▶ TASK GOAL
The reply should consist of every entry, repeated exactly.

** Opening DATASET EXTRACT block **

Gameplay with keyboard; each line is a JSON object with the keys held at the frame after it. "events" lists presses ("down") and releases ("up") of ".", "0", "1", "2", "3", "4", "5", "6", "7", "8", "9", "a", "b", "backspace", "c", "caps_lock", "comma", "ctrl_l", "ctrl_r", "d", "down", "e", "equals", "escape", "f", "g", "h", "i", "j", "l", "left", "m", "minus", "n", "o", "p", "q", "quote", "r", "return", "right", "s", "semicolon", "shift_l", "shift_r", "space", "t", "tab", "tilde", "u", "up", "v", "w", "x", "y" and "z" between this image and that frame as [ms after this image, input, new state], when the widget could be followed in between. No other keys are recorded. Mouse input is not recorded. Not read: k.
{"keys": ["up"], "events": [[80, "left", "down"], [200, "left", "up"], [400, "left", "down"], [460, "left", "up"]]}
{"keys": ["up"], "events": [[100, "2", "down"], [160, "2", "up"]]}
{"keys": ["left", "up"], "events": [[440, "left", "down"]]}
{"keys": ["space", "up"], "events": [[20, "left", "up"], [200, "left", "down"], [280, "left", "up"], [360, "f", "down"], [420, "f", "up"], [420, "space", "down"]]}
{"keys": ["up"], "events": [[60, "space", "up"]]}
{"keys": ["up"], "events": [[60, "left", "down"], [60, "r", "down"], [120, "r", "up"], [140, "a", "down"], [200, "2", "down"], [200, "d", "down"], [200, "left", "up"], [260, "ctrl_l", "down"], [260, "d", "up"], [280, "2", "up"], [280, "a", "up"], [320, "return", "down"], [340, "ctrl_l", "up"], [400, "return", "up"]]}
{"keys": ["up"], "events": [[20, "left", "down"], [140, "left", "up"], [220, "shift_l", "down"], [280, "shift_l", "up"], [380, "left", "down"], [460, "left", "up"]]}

** Closing DATASET EXTRACT block **

▶ EXERCISE RESULT
Gameplay with keyboard; each line is a JSON object with the keys held at the frame after it. "events" lists presses ("down") and releases ("up") of ".", "0", "1", "2", "3", "4", "5", "6", "7", "8", "9", "a", "b", "backspace", "c", "caps_lock", "comma", "ctrl_l", "ctrl_r", "d", "down", "e", "equals", "escape", "f", "g", "h", "i", "j", "l", "left", "m", "minus", "n", "o", "p", "q", "quote", "r", "return", "right", "s", "semicolon", "shift_l", "shift_r", "space", "t", "tab", "tilde", "u", "up", "v", "w", "x", "y" and "z" between this image and that frame as [ms after this image, input, new state], when the widget could be followed in between. No other keys are recorded. Mouse input is not recorded. Not read: k.
{"keys": ["up"], "events": [[80, "left", "down"], [200, "left", "up"], [400, "left", "down"], [460, "left", "up"]]}
{"keys": ["up"], "events": [[100, "2", "down"], [160, "2", "up"]]}
{"keys": ["left", "up"], "events": [[440, "left", "down"]]}
{"keys": ["space", "up"], "events": [[20, "left", "up"], [200, "left", "down"], [280, "left", "up"], [360, "f", "down"], [420, "f", "up"], [420, "space", "down"]]}
{"keys": ["up"], "events": [[60, "space", "up"]]}
{"keys": ["up"], "events": [[60, "left", "down"], [60, "r", "down"], [120, "r", "up"], [140, "a", "down"], [200, "2", "down"], [200, "d", "down"], [200, "left", "up"], [260, "ctrl_l", "down"], [260, "d", "up"], [280, "2", "up"], [280, "a", "up"], [320, "return", "down"], [340, "ctrl_l", "up"], [400, "return", "up"]]}
{"keys": ["up"], "events": [[20, "left", "down"], [140, "left", "up"], [220, "shift_l", "down"], [280, "shift_l", "up"], [380, "left", "down"], [460, "left", "up"]]}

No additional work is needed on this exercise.